→ To do
**A.** Using the text about the Mifinder app, explain in one to three sentences why a user might select "support."
**B.** According to the text about the Mifinder app, by what means do users connect with people around them who share the same characteristics?
**C.** Continue the text about the Mifinder app from where it stops.

Mifinder caters to a variety of life experience, ethnic, religious, sexual and disability communities. In addition to Life Experiences, these include the globally dispersed such as Baháʼí, Ismaili, Jewish, Traveler, those small in number such as Australian Aborigine, Native American etc.

The app's filters mean that a user who identifies with several groups, such as a black gay Christian or a Jewish, disabled male etc. can see who around them shares the same characteristics and connect with them via GPS. People who are not from minority communities can use the app to meet a diverse range of people around them. Users can also select “support” if they are looking for social support from other users for example if they are disabled, new to an area or may not speak the local language. Mifinder also allows community groups and organizations to have a ‘real time’ presence on the app.

The filters are said to encourage people to engage with other communities who they may not have otherwise socialized with. This application was designed to strengthen community ties and reduce isolation on an individual level and act as a tool for greater cohesion. Mifinder also allows community groups and organizations to have a ‘real time’ presence on the app.

→ Data supplied
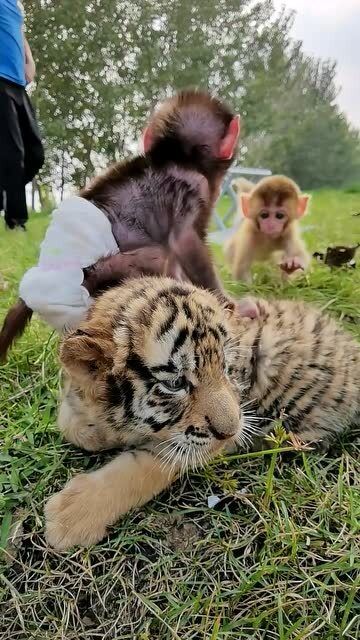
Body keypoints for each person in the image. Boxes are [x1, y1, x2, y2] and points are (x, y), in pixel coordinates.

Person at [0, 0, 44, 230]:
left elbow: (18, 29)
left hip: (17, 84)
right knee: (12, 153)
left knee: (35, 154)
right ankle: (16, 221)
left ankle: (4, 194)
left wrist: (30, 59)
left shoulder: (14, 4)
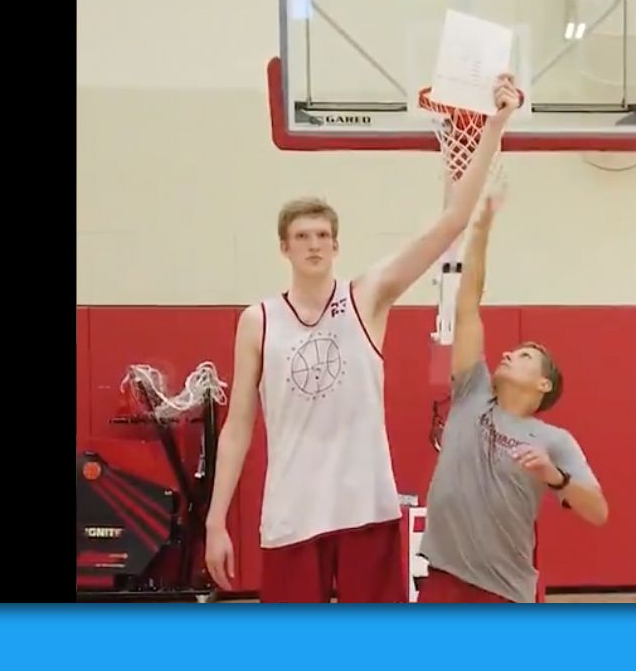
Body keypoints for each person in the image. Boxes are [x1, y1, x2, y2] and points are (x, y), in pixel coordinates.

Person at [202, 72, 522, 602]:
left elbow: (452, 220)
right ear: (284, 248)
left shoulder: (367, 296)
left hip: (364, 506)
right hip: (291, 513)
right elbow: (237, 428)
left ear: (336, 244)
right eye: (302, 237)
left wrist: (495, 125)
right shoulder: (257, 319)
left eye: (322, 236)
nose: (314, 245)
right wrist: (216, 521)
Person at [416, 190, 609, 603]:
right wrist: (481, 230)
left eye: (524, 357)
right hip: (444, 577)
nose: (508, 354)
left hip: (504, 591)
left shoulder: (554, 441)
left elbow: (598, 512)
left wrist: (555, 478)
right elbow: (468, 305)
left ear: (543, 385)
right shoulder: (471, 394)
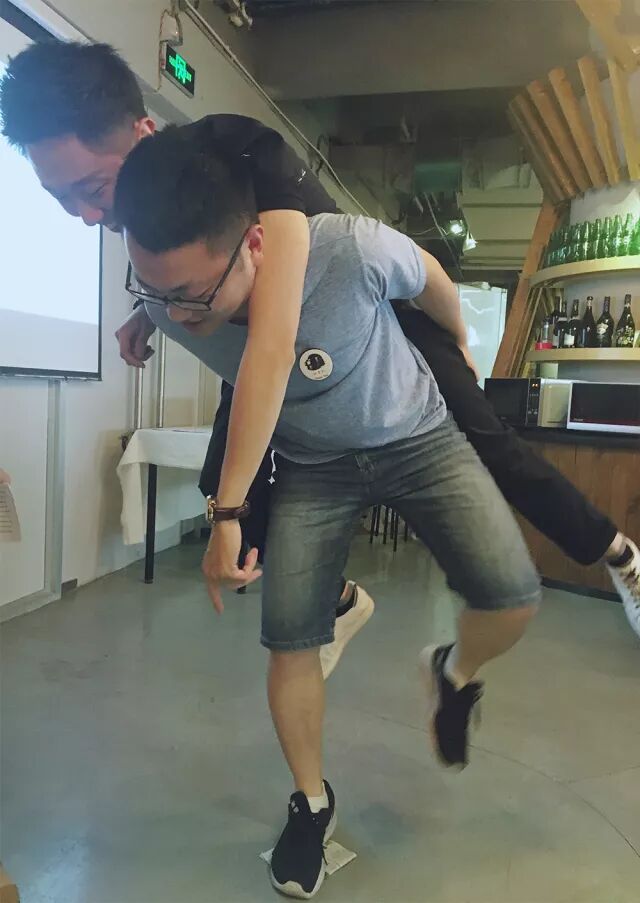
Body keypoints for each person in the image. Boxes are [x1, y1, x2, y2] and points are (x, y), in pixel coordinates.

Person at [1, 41, 637, 646]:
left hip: (377, 322)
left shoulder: (251, 156)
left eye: (92, 190)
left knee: (490, 443)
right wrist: (150, 310)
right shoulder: (144, 199)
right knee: (219, 481)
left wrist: (460, 342)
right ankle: (337, 601)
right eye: (61, 199)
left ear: (142, 133)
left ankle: (617, 553)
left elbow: (274, 343)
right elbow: (191, 275)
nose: (87, 215)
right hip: (270, 346)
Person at [112, 126, 546, 897]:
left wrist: (460, 351)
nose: (179, 314)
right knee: (288, 640)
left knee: (512, 595)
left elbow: (433, 277)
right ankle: (311, 802)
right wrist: (149, 311)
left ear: (253, 245)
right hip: (313, 465)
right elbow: (189, 311)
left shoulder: (351, 249)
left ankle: (453, 670)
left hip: (417, 435)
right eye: (154, 291)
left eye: (191, 295)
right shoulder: (179, 299)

→ Your responses
**A.** A user might select "support" to get social support from other users. The text gives examples: the user is disabled, is new to an area, or may not speak the local language.

**B.** They connect via GPS.

**C.**
== Reception ==
Momentum Magazine, an online publication for the UK disability sports community, said "Mifinder have made it easier for people with a variety of life experiences, including wheelchair users, to meet each other in realtime." It added that the app "provides countless opportunities for not only organising sports events and finding new members for teams, but also for simply making meaningful connections and sharing local information."

Carrie-Ann Lightley, head of Tourism for All's Information service, an independent charity supporting tourism and leisure opportunities for disabled people stated “I would highly recommend Mifinder® to people with disabilities as it could have a real and invaluable benefit to their lives and their ability to access support, networking and dating. It is an excellent idea and a unique concept for those people who may feel lonely and isolated, so overall a great product”

The application is listed as a founding partner of Go-On-Gold, which is a national campaign to raise awareness about the barriers faced by disabled people in accessing computers and the Internet, and to help remove those barriers.

== Security ==
According to the developers, security is paramount including options to instantly block and report users, and to turn distance off. The exact location is never shared unless given and all profile photos are checked by real people and there are profanity filters. According to the developers these controls make it as "secure as it can possibly be".